If I were asked to describe how I feel right now, the answer would be “I feel like shit”. The first day was rough, but that was nothing compared to day 3. I’m surviving, and still not smoking; just hoping that it gets better. I hear it does after about a week, so I’m staying rather optimistic.
For those of you unaware of my journey to quit smoking, I started taking Chantix several weeks ago. The initial side effects were absolutely brutal, but slowly wore off to minimal over time. At that point, I decided to select a quit date, which placed my last cigarette on last Friday.
Old habits die hard
Several tasks have begun to feel a bit odd, such as sitting at my desk (which is a solid 80% of my waking hours). All day, I find myself trying to concentrate and work out a complex issue, then immediately reaching for a cigarette. I find it quite intriguing that my mind instantly goes to lighting up a smoke when faced with a difficult task.
With that said, concentration has become increasingly difficult. My brain appears to be all over the place, even with the regular doses of Adderall. Sometimes I’ll find myself staring blankly at my screen, completely losing my train of thought. I’ve become aware now that cigarette have become my number one productivity tool. Without them, my productivity has completely tanked.
Anger and irritability
Those who know me, see me as very laid back. Usually, I’m not outwardly bothered by much and simply make changes when I feel the need. I can be very particular, about things on an emotional level (thanks, OCD), but I can usually keep it under control when I need to. I speak up when necessary, but never without meaningful purpose.
While I’m quite adamant about keeping my composure, it hasn’t been an easy task over the past 3 days. I find myself becoming filled with helplessness. Because of my need to control my surroundings, this has caused me to lash out in an effort to regain control. This has resulted in an overcompensation and self-imposed solidarity. It’s easier to control my surroundings when I eliminate outside influences.
I’m keeping optimistic that this is temporary. My OCD is manageable right now, but I’m definitely noticing an increase. My wife does a wonderful job with keeping my triggers at bay, and I don’t want to push her patience with it. If this continues on the same path for too long, I’ll be struggling.
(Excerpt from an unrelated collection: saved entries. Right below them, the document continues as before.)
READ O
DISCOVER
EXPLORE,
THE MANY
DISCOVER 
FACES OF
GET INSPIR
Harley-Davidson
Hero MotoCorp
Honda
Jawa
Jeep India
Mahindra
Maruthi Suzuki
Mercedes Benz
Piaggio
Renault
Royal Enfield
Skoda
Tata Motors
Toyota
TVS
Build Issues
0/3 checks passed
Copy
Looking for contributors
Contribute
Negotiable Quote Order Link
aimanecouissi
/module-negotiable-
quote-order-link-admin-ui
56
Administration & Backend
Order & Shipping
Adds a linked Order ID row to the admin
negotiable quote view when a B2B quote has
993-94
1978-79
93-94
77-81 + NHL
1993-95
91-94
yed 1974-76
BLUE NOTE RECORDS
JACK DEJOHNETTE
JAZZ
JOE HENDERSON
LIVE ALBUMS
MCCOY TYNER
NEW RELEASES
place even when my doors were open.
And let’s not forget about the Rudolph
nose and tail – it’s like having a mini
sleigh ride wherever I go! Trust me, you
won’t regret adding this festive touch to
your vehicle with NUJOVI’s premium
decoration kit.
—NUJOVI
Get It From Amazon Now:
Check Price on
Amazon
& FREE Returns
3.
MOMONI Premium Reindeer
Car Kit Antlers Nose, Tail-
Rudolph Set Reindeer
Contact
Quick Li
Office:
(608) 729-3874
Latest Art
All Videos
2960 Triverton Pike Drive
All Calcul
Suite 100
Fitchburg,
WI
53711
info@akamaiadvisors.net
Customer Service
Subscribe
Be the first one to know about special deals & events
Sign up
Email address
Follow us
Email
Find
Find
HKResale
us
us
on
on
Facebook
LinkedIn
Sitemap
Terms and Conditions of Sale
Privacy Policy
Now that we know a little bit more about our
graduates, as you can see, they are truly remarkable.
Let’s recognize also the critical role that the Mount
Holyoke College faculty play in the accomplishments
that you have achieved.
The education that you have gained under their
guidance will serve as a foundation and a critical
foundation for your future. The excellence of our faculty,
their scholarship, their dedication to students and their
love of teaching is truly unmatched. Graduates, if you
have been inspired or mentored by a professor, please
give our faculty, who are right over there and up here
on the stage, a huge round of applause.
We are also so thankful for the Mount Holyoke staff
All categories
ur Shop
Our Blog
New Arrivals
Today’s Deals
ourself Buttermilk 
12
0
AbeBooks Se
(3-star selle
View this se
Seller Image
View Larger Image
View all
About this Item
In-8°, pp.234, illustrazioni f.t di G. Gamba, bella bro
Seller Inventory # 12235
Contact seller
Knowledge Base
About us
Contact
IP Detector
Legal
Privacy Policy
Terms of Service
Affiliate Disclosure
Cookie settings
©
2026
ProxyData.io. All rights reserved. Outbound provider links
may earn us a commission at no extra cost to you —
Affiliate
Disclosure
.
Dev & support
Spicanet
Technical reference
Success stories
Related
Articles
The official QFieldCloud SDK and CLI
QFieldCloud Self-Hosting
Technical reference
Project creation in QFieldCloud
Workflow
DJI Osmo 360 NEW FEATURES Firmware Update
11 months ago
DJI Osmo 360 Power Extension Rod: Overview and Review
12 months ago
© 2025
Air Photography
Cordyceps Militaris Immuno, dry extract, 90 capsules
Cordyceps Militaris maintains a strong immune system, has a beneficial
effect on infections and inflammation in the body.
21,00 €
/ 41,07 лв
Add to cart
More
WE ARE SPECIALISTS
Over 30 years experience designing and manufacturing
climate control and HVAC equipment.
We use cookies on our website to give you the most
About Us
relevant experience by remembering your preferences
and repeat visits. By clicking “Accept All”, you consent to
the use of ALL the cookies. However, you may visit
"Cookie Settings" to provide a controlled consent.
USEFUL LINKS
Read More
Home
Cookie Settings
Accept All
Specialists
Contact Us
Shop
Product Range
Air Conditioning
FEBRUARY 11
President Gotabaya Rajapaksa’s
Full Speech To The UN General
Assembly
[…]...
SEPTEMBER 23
Sleep is rare and sporadic
I haven’t been sleeping well in the slightest. The first night, I didn’t sleep at all. Subsequent nights have consisted of laying in bed for hours, then tossing and turning throughout the night. I’m accustomed to not sleeping much, but this is a completely different level.
About halfway through my day, I’ll begin feeling a bit sick. I’m thinking that the cause of this is because I’m not eating much either. Thankfully, I’m forcing myself to eat on occasion to keep me alive, but that’s about it. Accompanying the sick feeling, comes a wave of hopelessness in which will usually cause me to take a short nap.
Lucky for me, I have the flexible schedule to deal with things like this, but it’s getting annoying.
Finally getting back in shape
When deciding to quit smoking, I realized that I needed something to replace those urges. When I was younger, I had a weight bench in my bedroom that I would work out on regularly. I figured maybe that’s the direction I should go with this.
I dusted off the dumbbells that have been sitting around the house and moved them upstairs to my office space. When wanting to smoke, I’m trying to direct that effort into lifting weights. My arms may be sore as hell, but at least it’s a far more healthy habit.
I’m considering the idea of going running as well. I used to be able to run for ludicrous amounts of time when I was a teenager, so hopefully that’ll come back. If I didn’t live in an apartment, I’d be playing basketball throughout the day. Maybe I can figure something out with that.
On Friday night, I channeled my anxiety about quitting into writing a bit of code to track my progress. Within this, I also created a method for individuals to reach out to me with words of encouragement via Twitter. You can find that page here or the source on the GitHub repo.
Since creating the page, I’ve gotten overwhelming amounts of encouragement. Without it, I’m not sure if I would be 3 days in. You guys are awesome and I couldn’t thank you enough for your support.
Quitting smoking is a pain in the ass. It sucks. I suppose the best solution is to just not start to begin with, but I’m not that smart. After smoking for about 13 years or so, it feels like I’m losing a part of me. Smoking was a bad part of me, but a part of me nonetheless.